# Work required
Please rewrite the lines from the one containing "- 3.C Model" to the one containing "- F.POS [詞性分析](/)", replacing "LSTM" with "GRU" and leaving everything else unchanged.

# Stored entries
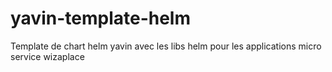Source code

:# yavin-template-helm
Template de chart helm yavin avec les libs helm pour les applications micro service wizaplace
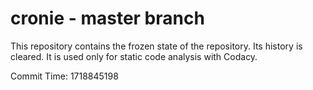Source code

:# cronie - master branch

This repository contains the frozen state of the repository.
Its history is cleared. It is used only for static code
analysis with Codacy.

Commit Time: 1718845198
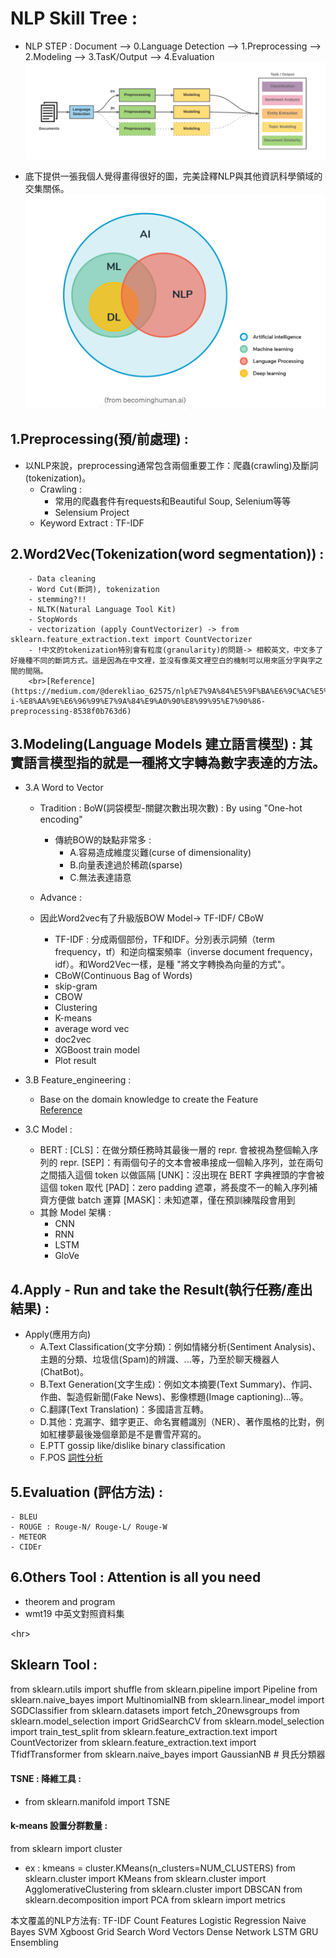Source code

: # NLP Skill Tree : 

- NLP STEP : Document --> 0.Language Detection --> 1.Preprocessing --> 2.Modeling --> 3.TasK/Output --> 4.Evaluation 
![image](./data/img/nlp_3Step.png)

- 底下提供一張我個人覺得畫得很好的圖，完美詮釋NLP與其他資訊科學領域的交集關係。<br>
![image](./data/img/nlp.png)

## 1.Preprocessing(預/前處理) : 
- 以NLP來說，preprocessing通常包含兩個重要工作：爬蟲(crawling)及斷詞(tokenization)。
    - Crawling : 
        - 常用的爬蟲套件有requests和Beautiful Soup, Selenium等等
        - Selensium Project 
    - Keyword Extract : TF-IDF

## 2.Word2Vec(Tokenization(word segmentation)) : 
        - Data cleaning
        - Word Cut(斷詞), tokenization
        - stemming?!!
        - NLTK(Natural Language Tool Kit)
        - StopWords
        - vectorization (apply CountVectorizer) -> from sklearn.feature_extraction.text import CountVectorizer
        - !中文的tokenization特別會有粒度(granularity)的問題-> 相較英文，中文多了好幾種不同的斷詞方式。這是因為在中文裡，並沒有像英文裡空白的機制可以用來區分字與字之間的間隔。
        <br>[Reference](https://medium.com/@derekliao_62575/nlp%E7%9A%84%E5%9F%BA%E6%9C%AC%E5%9F%B7%E8%A1%8C%E6%AD%A5%E9%A9%9F-i-%E8%AA%9E%E6%96%99%E7%9A%84%E9%A0%90%E8%99%95%E7%90%86-preprocessing-8538f0b763d6)

## 3.Modeling(Language Models 建立語言模型) : 其實語言模型指的就是一種將文字轉為數字表達的方法。

- 3.A Word to Vector
    - Tradition : BoW(詞袋模型-關鍵次數出現次數) : By using "One-hot encoding"
        - 傳統BOW的缺點非常多 :
            - A.容易造成維度災難(curse of dimensionality)
            - B.向量表達過於稀疏(sparse)
            - C.無法表達語意

    - Advance : 
    - 因此Word2vec有了升級版BOW Model-> TF-IDF/ CBoW
        - TF-IDF :  分成兩個部份，TF和IDF。分別表示詞頻（term frequency，tf）和逆向檔案頻率（inverse document frequency，idf）。和Word2Vec一樣，是種 "將文字轉換為向量的方式"。
        - CBoW(Continuous Bag of Words)
        - skip-gram
        - CBOW
        - Clustering
        - K-means
        - average word vec
        - doc2vec
        - XGBoost train model
        - Plot result

- 3.B Feature_engineering : 
    - Base on the domain knowledge to create the Feature<br>
    [Reference](https://github.com/mohdahmad242/Feature-Engineering-in-NLP/blob/main/Feature_engineering_NLP.ipynb)

- 3.C Model : 
    - BERT : 
        [CLS]：在做分類任務時其最後一層的 repr. 會被視為整個輸入序列的 repr.
        [SEP]：有兩個句子的文本會被串接成一個輸入序列，並在兩句之間插入這個 token 以做區隔
        [UNK]：沒出現在 BERT 字典裡頭的字會被這個 token 取代
        [PAD]：zero padding 遮罩，將長度不一的輸入序列補齊方便做 batch 運算
        [MASK]：未知遮罩，僅在預訓練階段會用到
    - 其餘 Model 架構 : 
        - CNN
        - RNN
        - LSTM
        - GloVe


## 4.Apply - Run and take the Result(執行任務/產出結果) : 
- Apply(應用方向)
    - A.Text Classification(文字分類)：例如情緒分析(Sentiment Analysis)、主題的分類、垃圾信(Spam)的辨識、...等，乃至於聊天機器人(ChatBot)。
    - B.Text Generation(文字生成)：例如文本摘要(Text Summary)、作詞、作曲、製造假新聞(Fake News)、影像標題(Image captioning)...等。
    - C.翻譯(Text Translation)：多國語言互轉。
    - D.其他：克漏字、錯字更正、命名實體識別（NER）、著作風格的比對，例如紅樓夢最後幾個章節是不是曹雪芹寫的。
    - E.PTT gossip like/dislike binary classification
    - F.POS [詞性分析](/)


## 5.Evaluation (評估方法) :
    - BLEU
    - ROUGE : Rouge-N/ Rouge-L/ Rouge-W
    - METEOR
    - CIDEr

## 6.Others Tool : Attention is all you need 
   - theorem and program 
   - wmt19 中英文對照資料集

<hr\>

## Sklearn Tool : 
from sklearn.utils import shuffle
from sklearn.pipeline import Pipeline
from sklearn.naive_bayes import MultinomialNB
from sklearn.linear_model import SGDClassifier
from sklearn.datasets import fetch_20newsgroups
from sklearn.model_selection import GridSearchCV
from sklearn.model_selection import train_test_split
from sklearn.feature_extraction.text import CountVectorizer
from sklearn.feature_extraction.text import TfidfTransformer
from sklearn.naive_bayes import GaussianNB # 貝氏分類器

#### TSNE : 降維工具 : 
- from sklearn.manifold import TSNE


#### k-means 設置分群數量 : 
from sklearn import cluster
- ex : kmeans = cluster.KMeans(n_clusters=NUM_CLUSTERS)
from sklearn.cluster import KMeans
from sklearn.cluster import AgglomerativeClustering
from sklearn.cluster import DBSCAN
from sklearn.decomposition import PCA
from sklearn import metrics

本文覆盖的NLP方法有:
TF-IDF
Count Features
Logistic Regression
Naive Bayes
SVM
Xgboost
Grid Search
Word Vectors
Dense Network
LSTM
GRU
Ensembling
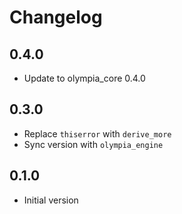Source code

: # Changelog

## 0.4.0

* Update to olympia_core 0.4.0

## 0.3.0

* Replace `thiserror` with `derive_more`
* Sync version with `olympia_engine`

## 0.1.0

* Initial version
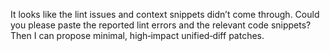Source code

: It looks like the lint issues and context snippets didn’t come through. Could you please paste the reported lint errors and the relevant code snippets? Then I can propose minimal, high‑impact unified‑diff patches.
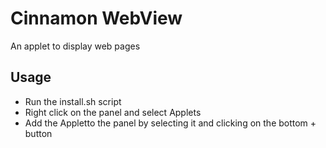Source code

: # Cinnamon WebView
An applet to display web pages

## Usage
- Run the install.sh script
- Right click on the panel and select Applets
- Add the Appletto the panel by selecting it and clicking on the bottom + button
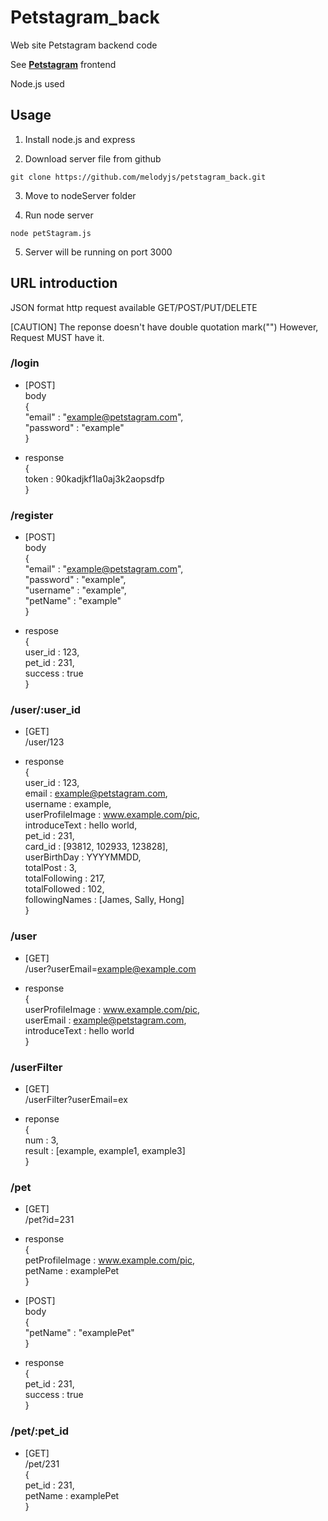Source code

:# Petstagram_back
Web site
Petstagram backend code

See [**Petstagram**](https://github.com/psi9730/pet-stagram) frontend

Node.js used

## Usage
1. Install node.js and express

2. Download server file from github

`git clone https://github.com/melodyjs/petstagram_back.git`

3. Move to nodeServer folder

4. Run node server 

`node petStagram.js`

5. Server will be running on port 3000

## URL introduction  
JSON format http request available
GET/POST/PUT/DELETE

[CAUTION]
The reponse doesn't have double quotation mark("")
However, Request MUST have it. 

### /login  
- [POST]  
  body  
  {  
    "email" : "example@petstagram.com",  
    "password" : "example"  
  }  
  
- response  
  {  
    token : 90kadjkf1la0aj3k2aopsdfp  
   }  
  
### /register  
- [POST]  
  body  
  {  
    "email" : "example@petstagram.com",  
    "password" : "example",  
    "username" : "example",  
    "petName" : "example"  
  }  
  
- respose  
  {  
      user_id : 123,  
      pet_id : 231,  
      success : true  
  }  
  
### /user/:user_id  
- [GET]  
  /user/123  
  
- response  
  {  
      user_id : 123,  
      email : example@petstagram.com,  
      username : example,  
      userProfileImage : www.example.com/pic,  
      introduceText : hello world,  
      pet_id : 231,  
      card_id : [93812, 102933, 123828],  
      userBirthDay : YYYYMMDD,  
      totalPost : 3,  
      totalFollowing : 217,  
      totalFollowed : 102,  
      followingNames : [James, Sally, Hong]  
  }  
  
### /user  
- [GET]  
  /user?userEmail=example@example.com  
  
- response  
  {  
      userProfileImage : www.example.com/pic,  
      userEmail : example@petstagram.com,  
      introduceText : hello world  
  }  
  
### /userFilter  
- [GET]  
  /userFilter?userEmail=ex  
  
- reponse  
  {  
      num : 3,  
      result : [example, example1, example3]  
  }  
  
### /pet  
- [GET]  
  /pet?id=231  
  
- response  
  {  
      petProfileImage : www.example.com/pic,  
      petName : examplePet  
  }  
  
- [POST]  
  body  
  {  
      "petName" : "examplePet"  
  }  
  
- response  
  {  
      pet_id : 231,  
      success : true  
  }  

### /pet/:pet_id  
- [GET]  
  /pet/231  
  {  
      pet_id : 231,  
      petName : examplePet  
  }  
  

  
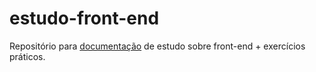 <!-- vscode-markdown-toc -->

<!-- vscode-markdown-toc-config
	numbering=true
	autoSave=true
	/vscode-markdown-toc-config -->
<!-- /vscode-markdown-toc -->
# estudo-front-end
Repositório para [documentação](https://github.com/alevieiramoreira/estudo-front-end/blob/master/estudo-html.md) de estudo sobre front-end + exercícios práticos.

# Exercise output
- 3.C Model : 
    - BERT : 
        [CLS]：在做分類任務時其最後一層的 repr. 會被視為整個輸入序列的 repr.
        [SEP]：有兩個句子的文本會被串接成一個輸入序列，並在兩句之間插入這個 token 以做區隔
        [UNK]：沒出現在 BERT 字典裡頭的字會被這個 token 取代
        [PAD]：zero padding 遮罩，將長度不一的輸入序列補齊方便做 batch 運算
        [MASK]：未知遮罩，僅在預訓練階段會用到
    - 其餘 Model 架構 : 
        - CNN
        - RNN
        - GRU
        - GloVe


## 4.Apply - Run and take the Result(執行任務/產出結果) : 
- Apply(應用方向)
    - A.Text Classification(文字分類)：例如情緒分析(Sentiment Analysis)、主題的分類、垃圾信(Spam)的辨識、...等，乃至於聊天機器人(ChatBot)。
    - B.Text Generation(文字生成)：例如文本摘要(Text Summary)、作詞、作曲、製造假新聞(Fake News)、影像標題(Image captioning)...等。
    - C.翻譯(Text Translation)：多國語言互轉。
    - D.其他：克漏字、錯字更正、命名實體識別（NER）、著作風格的比對，例如紅樓夢最後幾個章節是不是曹雪芹寫的。
    - E.PTT gossip like/dislike binary classification
    - F.POS [詞性分析](/)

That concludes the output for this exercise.